Flavonoids, mainly hyperoside, with luteolin and quercetin glycosides.

Remedies For:

Astringent, diuretic, diaphoretic.

Birch leaves act as an effective remedy for cystitis and other infections of the urinary system as well as removing excess water from the body. Perhaps because of this cleansing diuretic activity, the plant has been used for gout, rheumatism and mild arthritic pain. The bark will ease muscle pain if it is applied externally, putting the fresh, wet internal side of the bark against the skin.
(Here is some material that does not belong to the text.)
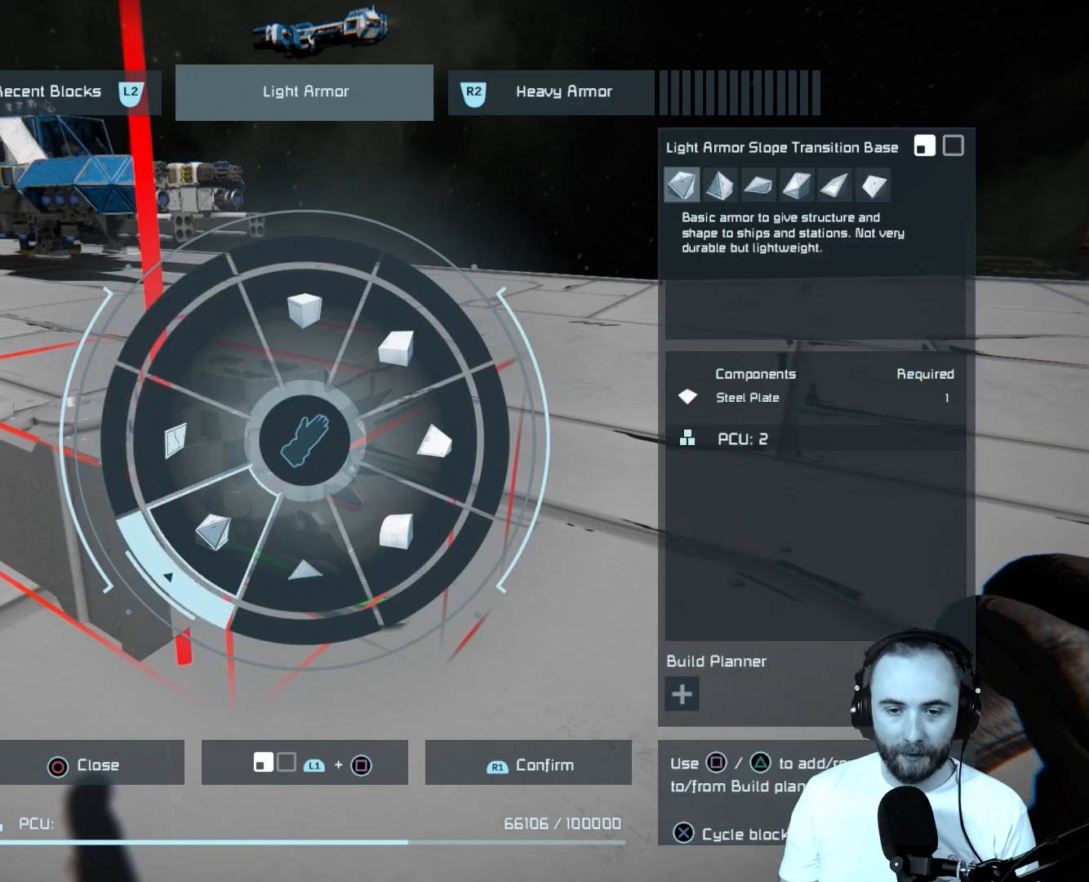
{"buttons": [], "left_stick": "up-right", "right_stick": "center", "events": [[67, "left_stick", "down-right"], [183, "left_stick", "right"], [350, "left_stick", "up-right"]]}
The leaf tea made by infusion is said to eliminate gravel and dissolve kidney stones when taken daily for a time, 1 to 11/2 cups a day. It is also used as a wash or bath additive for skin problems. A decoction of the leaves is sometimes recommended for baldness (or try the fresh expressed juice). The decoction is sometimes used as a mild sedative for those who have difficulty sleeping. For chronic or severe skin problems, a decoction of birch bark is sometimes used as a wash or bath additive. The inner bark contains an oil which is sometimes substituted for wintergreen in liniment.

Description:

White birch is a tree found growing to a height of 65 feet in the northern U.S., Canada, and northern Europe. It has white bark which can be peeled off in horizontal strips. its leaves are cordate, bright green above and lighter beneath, serrate, and hairy. Both male and female trees bear flowers; but only the female will bear seed cones.

Dosage:

Use only fresh leaves.

Infusion: Use 1 tbsp. leaves with 1/2 cup hot water.

Decoction: Use 1 tbsp. leaves with 1/2 cup water. Boil briefly, let stand for 2 hours, then add 1/2 tsp. bicarbonate of soda. Take up to 1 cup a day.

Juice: Take 1 tsp. at a time, as required.

Combinations : For urinary infections white birch may be used with Bearberry. For rheumatic pain combine it with Black Willow.